Jonty Mark
Football Editor
3 minute read
30 May 2017
9:57 am

Buying statuses is not playing the game

Jonty Mark

As romantic as Cape Town City's season has been, there is still one small gripe, for me, with a club that has burst so impressively onto the scene, capturing the Telkom Knockout and finishing third in the Absa Premiership in its fledgling season in the top flight

Roger Sikhakhane of Thanda Royal Zulu FC surrounded by happy players after winning during the National First Division game between Thanda Royal Zulu and Stellenbosch FC at Umhlathuze Sports Complex. (Gerhard Duraan/BackpagePix)

That lies in the club’s origin, the franchise of MP Black Aces bought at the end of last season by John Comitis and moved to the Mother City under its new name.

This matter of Premier Soccer League club franchises being bought up and switched from place to place is, to me, an utter nonsense, and a serious blight on a Premier Soccer League that wants to be taken seriously. But it happens all-too frequently.
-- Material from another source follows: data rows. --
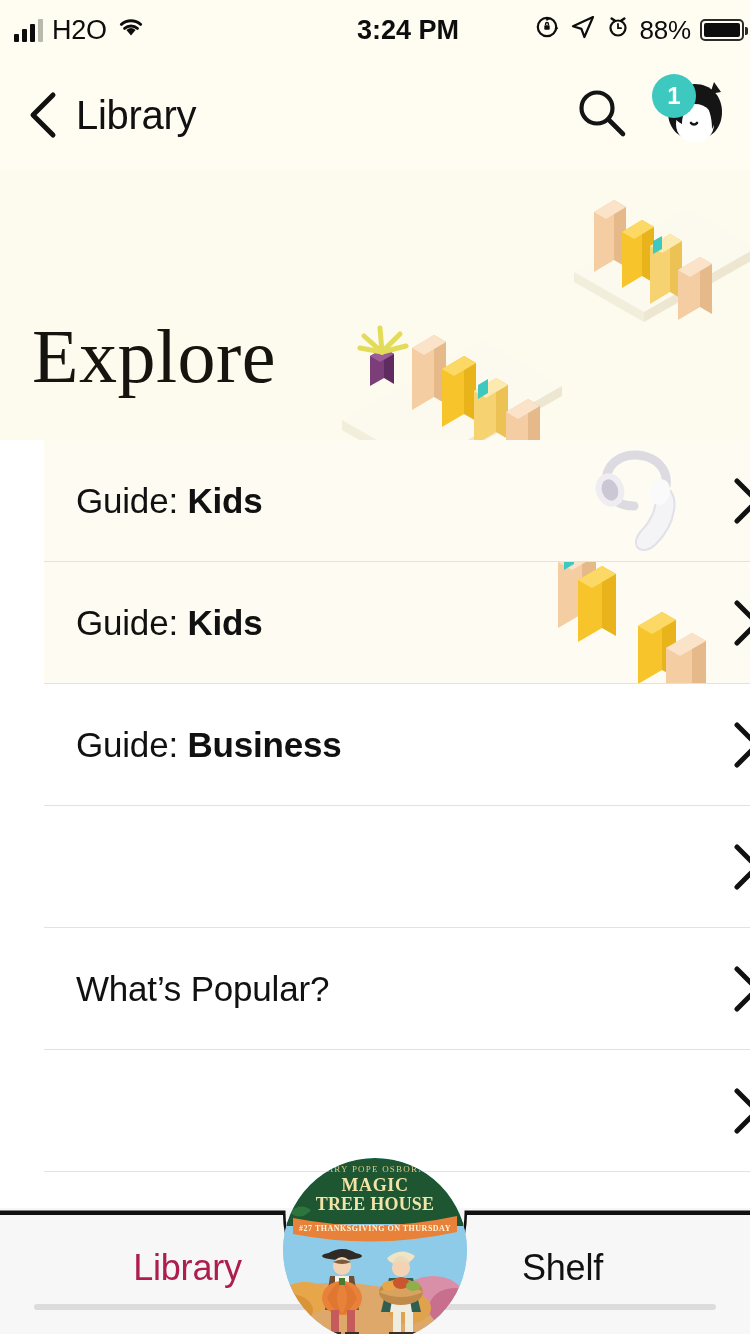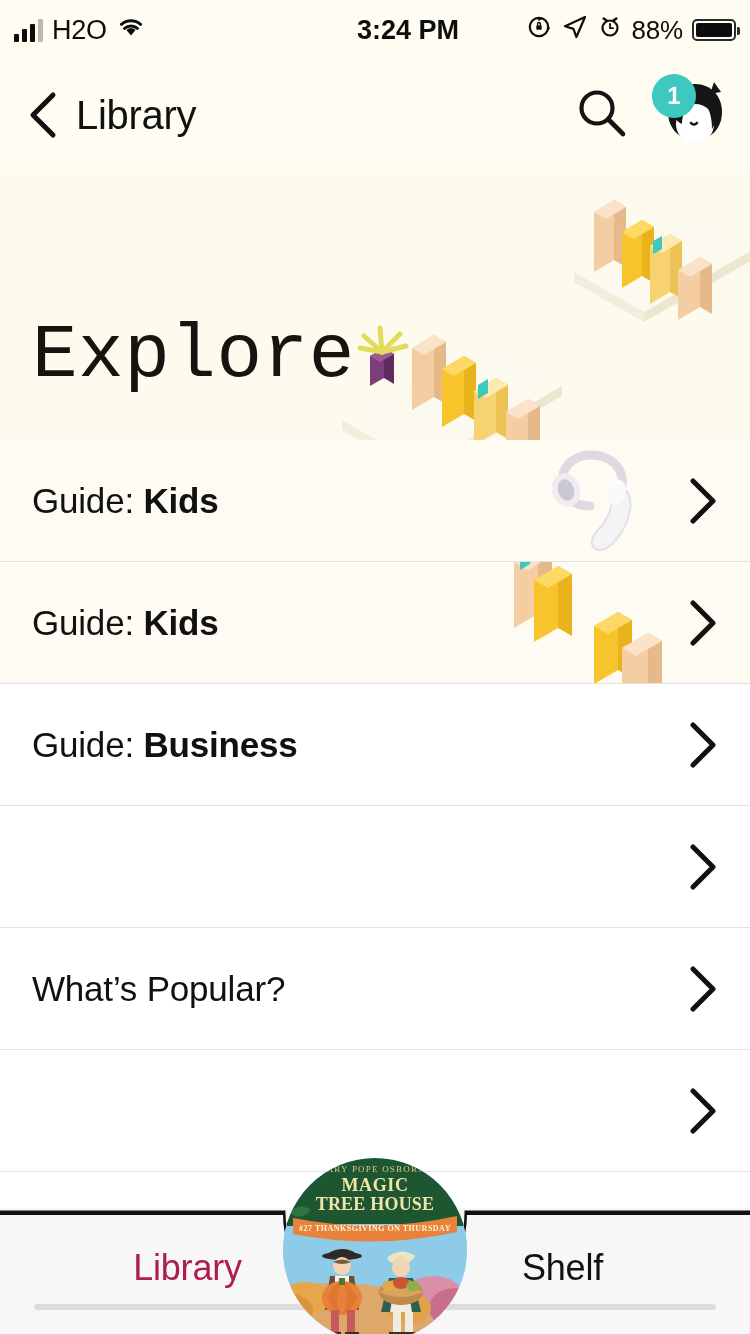--- a/index.html
+++ b/index.html
@@ -16,21 +16,21 @@
   .statusbar {
     position:absolute; top:0; left:0; width:750px; height:60px;
     background:#FFFDF2;
     display:flex; align-items:center;
     color:#0d0d0d;
     font-size:27px; font-weight:600;
     letter-spacing:-0.2px;
   }
   .sb-left { position:absolute; left:14px; top:0; height:60px; display:flex; align-items:center; gap:9px; }
   .sb-center { position:absolute; left:0; width:750px; top:0; height:60px; display:flex; align-items:center; justify-content:center;margin-left:33px; }
-  .sb-right { position:absolute; right:14px; top:0; height:60px; display:flex; align-items:center; gap:9px; }
+  .sb-right { position:absolute; right:6px; top:0; height:60px; display:flex; align-items:center; gap:9px; }
   .bars { display:flex; align-items:flex-end; gap:3px; height:24px; }
   .bars i { display:block; width:5px; background:#0d0d0d; border-radius:1px; }
   .bars i:nth-child(1){ height:8px; }
   .bars i:nth-child(2){ height:13px; }
   .bars i:nth-child(3){ height:18px; }
   .bars i:nth-child(4){ height:23px; background:#b9b9ad; }
   .carrier { font-size:27px; font-weight:500; }
   .clock { font-size:27px; font-weight:600; letter-spacing:0px;}
   .pct { font-size:26px; font-weight:500; }
   .batt { width:44px; height:22px; border:2px solid #2b2b2b; border-radius:5px; position:relative; padding:2px; }
@@ -55,27 +55,27 @@
     display:flex; align-items:center; justify-content:center; z-index:4;
   }
 
   
   .hero {
     position:absolute; top:170px; left:0; width:750px; height:270px;
     background:#FDFAEE; overflow:hidden;
   }
   .hero-title {
     position:absolute; left:32px; top:148px;
-    font-family:Liberation Mono, monospace;
+    font-family:Liberation Serif, serif;
     font-size:76px; color:#16140f; letter-spacing:0.5px; line-height:1;
   }
   .hero-art { position:absolute; right:-6px; top:-6px; width:430px; height:300px; }
 
   
-  .list { position:absolute; top:440px; left:0; width:750px; }
+  .list { position:absolute; top:440px; left:0; width:750px;padding-left:44px; }
   .row {
     position:relative; width:750px; height:122px;
     display:flex; align-items:center;
     border-bottom:1px solid #e3e3de;
     cursor:pointer; overflow:hidden;
   }
   .row.cream { background:#FDFBF2; }
   .row.plain { background:#FFFFFF; }
   .row-label {
     position:relative; z-index:3;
The latest mooted purchase is arguably even more of a farce, with AmaZulu, as our story opposite discusses, in negotiations to buy the franchise of Thanda Royal Zulu and return to the Premiership next season.
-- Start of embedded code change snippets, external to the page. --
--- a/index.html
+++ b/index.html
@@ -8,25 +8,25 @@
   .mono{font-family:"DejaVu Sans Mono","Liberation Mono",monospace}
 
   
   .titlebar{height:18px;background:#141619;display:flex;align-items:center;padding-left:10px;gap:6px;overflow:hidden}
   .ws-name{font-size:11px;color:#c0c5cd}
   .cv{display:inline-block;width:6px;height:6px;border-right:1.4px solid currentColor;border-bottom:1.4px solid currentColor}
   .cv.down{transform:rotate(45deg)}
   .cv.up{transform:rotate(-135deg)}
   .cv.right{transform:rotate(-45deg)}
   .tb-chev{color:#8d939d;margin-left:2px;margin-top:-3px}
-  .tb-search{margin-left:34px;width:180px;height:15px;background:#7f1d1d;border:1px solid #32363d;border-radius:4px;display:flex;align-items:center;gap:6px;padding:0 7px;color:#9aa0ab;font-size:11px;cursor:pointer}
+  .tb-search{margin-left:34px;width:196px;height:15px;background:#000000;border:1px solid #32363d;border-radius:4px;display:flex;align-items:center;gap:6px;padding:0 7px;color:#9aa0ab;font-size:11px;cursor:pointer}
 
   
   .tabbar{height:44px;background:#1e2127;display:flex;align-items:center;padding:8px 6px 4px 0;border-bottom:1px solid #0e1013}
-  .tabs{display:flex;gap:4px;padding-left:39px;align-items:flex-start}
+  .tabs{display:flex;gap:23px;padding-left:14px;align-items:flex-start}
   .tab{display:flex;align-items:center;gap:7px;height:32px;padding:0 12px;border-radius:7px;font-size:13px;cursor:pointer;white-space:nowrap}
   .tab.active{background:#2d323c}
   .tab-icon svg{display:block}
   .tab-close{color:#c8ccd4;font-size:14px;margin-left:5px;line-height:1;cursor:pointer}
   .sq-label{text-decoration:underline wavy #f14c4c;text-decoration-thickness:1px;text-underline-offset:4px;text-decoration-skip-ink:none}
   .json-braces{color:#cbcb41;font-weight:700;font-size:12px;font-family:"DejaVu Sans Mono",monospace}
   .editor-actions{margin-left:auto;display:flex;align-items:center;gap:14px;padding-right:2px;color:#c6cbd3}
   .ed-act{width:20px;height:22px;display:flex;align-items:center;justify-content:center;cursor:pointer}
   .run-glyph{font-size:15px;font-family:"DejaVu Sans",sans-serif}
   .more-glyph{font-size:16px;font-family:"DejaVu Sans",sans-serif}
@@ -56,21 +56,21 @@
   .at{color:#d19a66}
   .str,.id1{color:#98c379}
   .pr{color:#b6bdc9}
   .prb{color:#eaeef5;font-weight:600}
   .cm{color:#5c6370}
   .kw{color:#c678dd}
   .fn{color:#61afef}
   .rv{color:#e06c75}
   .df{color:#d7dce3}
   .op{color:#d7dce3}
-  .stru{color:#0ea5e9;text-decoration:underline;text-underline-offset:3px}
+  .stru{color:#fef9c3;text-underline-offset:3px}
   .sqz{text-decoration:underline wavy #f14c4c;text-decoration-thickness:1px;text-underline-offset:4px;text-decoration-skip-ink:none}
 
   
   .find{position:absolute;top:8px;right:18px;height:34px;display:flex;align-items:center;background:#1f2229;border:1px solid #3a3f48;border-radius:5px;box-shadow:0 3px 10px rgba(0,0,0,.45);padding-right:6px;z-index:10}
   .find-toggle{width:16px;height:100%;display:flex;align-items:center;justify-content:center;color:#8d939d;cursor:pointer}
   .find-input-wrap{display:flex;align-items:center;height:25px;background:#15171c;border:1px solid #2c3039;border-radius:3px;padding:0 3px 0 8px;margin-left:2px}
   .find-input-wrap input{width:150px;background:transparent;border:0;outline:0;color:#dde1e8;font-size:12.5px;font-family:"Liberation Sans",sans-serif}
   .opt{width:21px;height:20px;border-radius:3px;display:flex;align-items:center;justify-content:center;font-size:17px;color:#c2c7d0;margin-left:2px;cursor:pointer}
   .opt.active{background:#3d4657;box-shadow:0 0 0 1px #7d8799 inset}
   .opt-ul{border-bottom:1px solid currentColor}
Thanda, of course, won the National First Division this season while AmaZulu finished fifth, missing out on the play-offs by two points. If the deal with Thanda is approved by the PSL, however, no matter, Usuthu can play in the top flight. Fans are entitled to ask what exactly the point was of even playing an NFD season, in this situation. It is beyond a joke. The origin of Thanda is actually a laughable string of country-wide club purchases, that perfectly highlights the farce of a PSL franchise.
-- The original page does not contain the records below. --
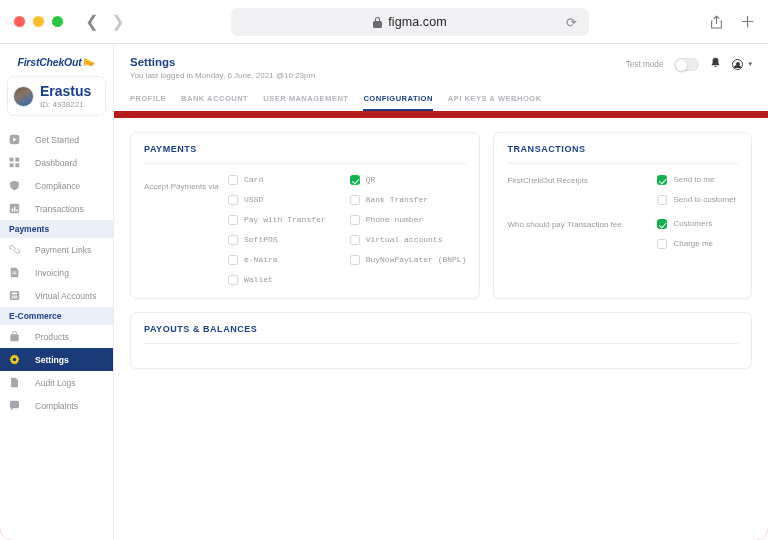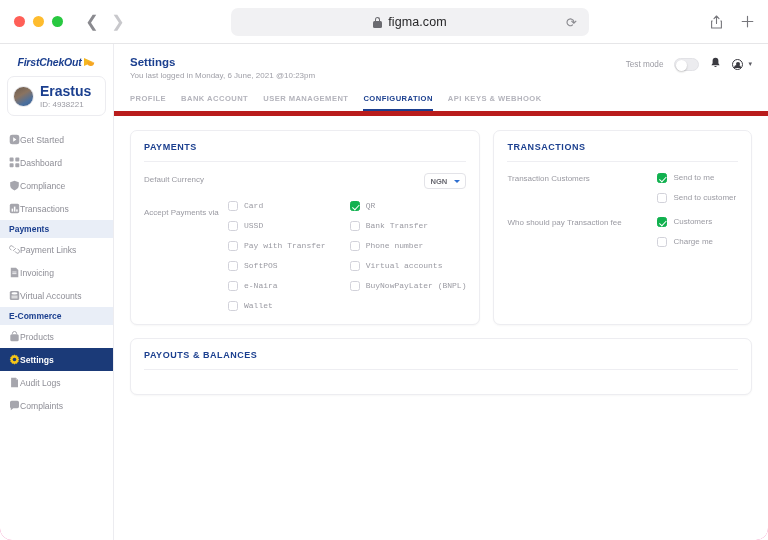--- a/index.html
+++ b/index.html
@@ -113,21 +113,21 @@
     background: linear-gradient(150deg,#6b5b4d 0%, #8a7360 40%, #4a6f9e 75%, #3b5c8a 100%);
     flex: 0 0 21px;
     border: 1px solid #e6e6ea;
   }
   .profile-meta { display:flex; flex-direction:column; gap: 1px; min-width:0; }
   .profile-name { font-size: 14px; font-weight: bold; color: #1b3f8f; }
   .profile-id { font-size: 8px; color: #9a9aa2; }
 
   .nav-list { display:flex; flex-direction: column; }
   .nav-item {
-    display:flex; align-items:center; gap: 0;
+    display:flex; align-items:center; gap: 15px;
     padding: 6px 8px 6px 9px;
     font-size: 8.6px; color: #8e8e96;
     cursor: pointer;
   }
   .nav-item.active {
     background: #1b3a78; color: #ffffff; font-weight: bold;
   }
   .nav-icon {
     width: 11px; height: 11px; flex: 0 0 11px;
     display:flex; align-items:center; justify-content:center;
@@ -174,21 +174,21 @@
   .user-circle::before {
     content:""; position:absolute; left: 1px; bottom: .5px;
     width: 6.6px; height: 3px; border-radius: 3px 3px 0 0; background:#3a3a40;
   }
   .caret-down { font-size: 7px; color: #5a5a62; }
 
   .tabs {
     display: flex; gap: 15px;
     padding: 0 16px;
     margin-top: 14px;
-    border-bottom: 5px solid #b91c1c;
+    border-bottom: 7px solid #b91c1c;
   }
   .tab {
     font-size: 7.6px; letter-spacing: .45px;
     color: #b4b4bc; font-weight: bold;
     padding-bottom: 6px; cursor: pointer;
     border-bottom: 2px solid transparent;
   }
   .tab.active { color: #1b3f8f; border-bottom-color: #1b3f8f; }
 
   .cards-area { padding: 14px 16px 0 16px; }
@@ -480,27 +480,20 @@
       </div>
 
       <div class="cards-area">
 
         <div class="cards-row">
 
           <div class="card payments">
             <div class="card-title">PAYMENTS</div>
             <div class="card-rule"></div>
 
-            <div class="field-row" style="margin-bottom:12px;">
-              <span class="field-label">Default Currency</span>
-              <span class="currency-select">
-                <span class="currency-value">NGN</span>
-                <span class="currency-caret"></span>
-              </span>
-            </div>
 
             <div class="pay-body">
               <div class="pay-label-col">
                 <span class="field-label">Accept Payments via</span>
               </div>
               <div class="pay-grid-col">
                 <div class="cb-cols">
                   <div class="cb-col">
                     <label class="cb">
                         <span class="box"></span>
@@ -553,21 +546,21 @@
               </div>
             </div>
           </div>
 
           <div class="card transactions">
             <div class="card-title">TRANSACTIONS</div>
             <div class="card-rule"></div>
 
             <div class="trans-body">
               <div class="trans-row">
-                <span class="trans-label">Transaction Customers</span>
+                <span class="trans-label">FirstChekOut Receipts</span>
                 <div class="trans-opts">
                   <label class="cb checked">
                       <span class="box"></span>
                       <span class="lbl">Send to me</span>
                     </label>
                   <label class="cb">
                       <span class="box"></span>
                       <span class="lbl">Send to customer</span>
                     </label>
                 </div>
Hellenic FC was bought from its Greek owners by the Ndlovu family in 2004 and moved to Benoni where they were called Benoni Premier United. Benoni Premier United were then purchased by a consortium in 2007, who took the club to KwaZulu Natal and named it Thanda. Now Thanda’s owner Pierre Delvaux looks set to be the latest owner to sell on, with AmaZulu seemingly eyeing a way back into the big time.

There are rumours that another Absa Premiership side, Free State Stars, could also sell up – they already came close to doing so last season, when a consortium failed in a bid to buy the club in the name of Moroka Swallows.

Their issue appears to be the financial difficulty of running a club in the Absa Premiership, which raises another issue. Are Stars not running their club properly, that they are having money troubles? Or does the league not do enough, even with its grants, to help sides stay afloat?

There does seem to be an abundance of money for the PSL’s executive committee, with all these sponsorship deals, and it certainly does not reflect well on the league, if clubs are having to sell up.

Only clubs with proper independent financial backing, like Mamelodi Sundowns, Bidvest Wits, appear to be truly thriving, and in these circumstances it is perhaps not as surprising that a club with a fresh injection of cash like City has done so well.

City and Wits dominate Phakaaathi’s seasonal awards on Page 8, where our writers give their verdict on what has gone right for them in 2016/17.

We also speak to Sifiso Hlanti on his rise at Wits and with Bafana Bafana, and we wrap up Amajita’s rather disappointing campaign in the Fifa Under-20 World Cup.

Thabo Senong’s side did well to qualify for the tournament, but once they were there they paid the price of not taking most of the opportunities that came their way.